Take the little coins from the bottom of your piggy bank and combine them with the tasty sauces on your hot dog and hamburgers. What do you get? Well, we can’t tell you now, since that would ruin the surprise!
What you need:
- Dirty pennies
- Small cups
- Water
- Ketchup
- Other condiments (mustard, mayonnaise, barbecue sauce, etc.)
- Paper towel or napkins
What you do:
Make sure you have as many pennies and small cups as you have condiments to test.
First, fill the small cups up with your condiments, including one for ketchup and one for water. The water cup will represent our control cup that we can compare the other variables to.
Observe how the pennies look and feel before placing them into the cups.
After noting your observations, place one penny in each cup. The penny should be completely submerged in each of the cups. Leave to soak for 5 minutes.
Fish the pennies out of the cups and wipe them off with a paper towel or napkin.
Questions to consider:
- How do the pennies look different from what they looked like before?

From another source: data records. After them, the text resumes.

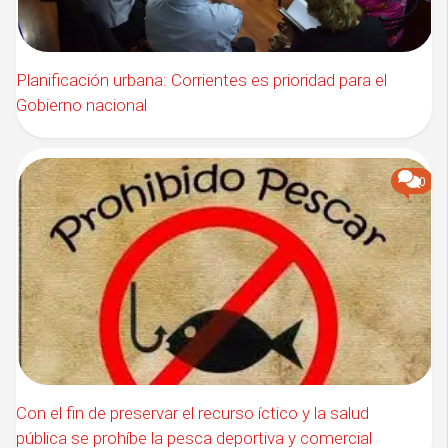
Planificación urbana: Corrientes es prioridad para el
Gobierno nacional
0
Con el fin de preservar el recurso íctico y la salud
pública se prohíbe la pesca deportiva y comercial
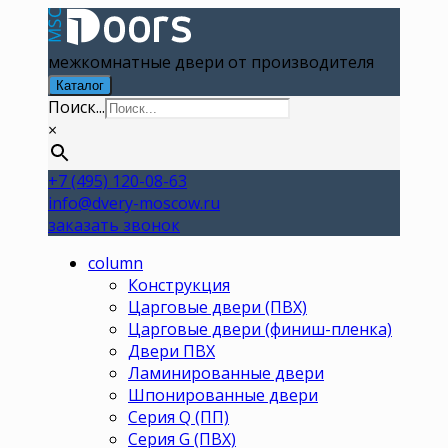
межкомнатные двери от производителя
Каталог
Поиск...
×
+7 (495) 120-08-63
info@dvery-moscow.ru
заказать звонок
column
Конструкция
Царговые двери (ПВХ)
Царговые двери (финиш-пленка)
Двери ПВХ
Ламинированные двери
Шпонированные двери
Серия Q (ПП)
Серия G (ПВХ)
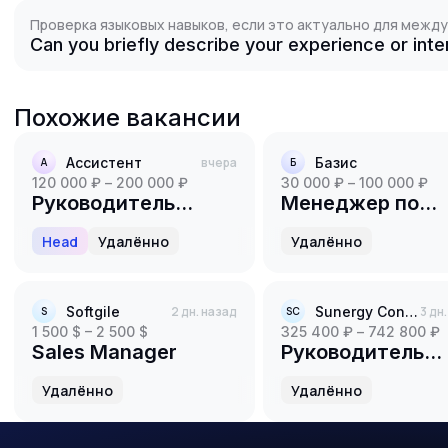
Проверка языковых навыков, если это актуально для межд
Can you briefly describe your experience or inter
Похожие вакансии
Ассистент
вчера
Базис
А
Б
120 000 ₽ – 200 000 ₽
30 000 ₽ – 100 000 ₽
Руководитель
Менеджер по
группы продаж (1С)
продажам в
Head
Удалённо
Удалённо
онлайн-школу
Softgile
2 дн. назад
Sunergy Consult
3 дн
S
SC
1 500 $ – 2 500 $
325 400 ₽ – 742 800 ₽
Sales Manager
Руководитель
отдела маркети
Удалённо
Удалённо
/ Амбассадор
консалтинговой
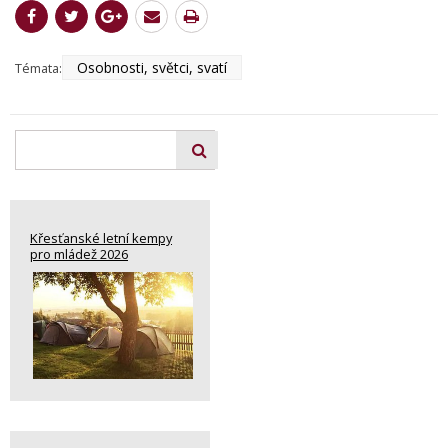
Osobnosti, světci, svatí
Témata:
Křesťanské letní kempy
pro mládež 2026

- What condiment cleaned the penny the best?
- Why do you think this happened?
Why it works:
Pennies are made of copper and become dirty when copper oxide forms on their surface.This is caused by oxygen in the air reacting with the copper inside the penny, causing new shiny pennies to dull over time.
In order to clean the coins, we have to use a chemical reaction. The best way to do this is with an acid and salt.
Ketchup contains vinegar, a weak acid, which breaks down the copper oxide on the surface of the penny. The salt in the ketchup goes on to add dissolved chloride ions to the mix. These ions bond with the copper, forming copper chloride. The copper chloride helps the vinegar further break down the copper oxide. Basically, the vinegar is the cleaning agent and the salt gives it speed.
This is why the penny in the ketchup turned out so much cleaner than the other condiments and water, which do not contain these elements.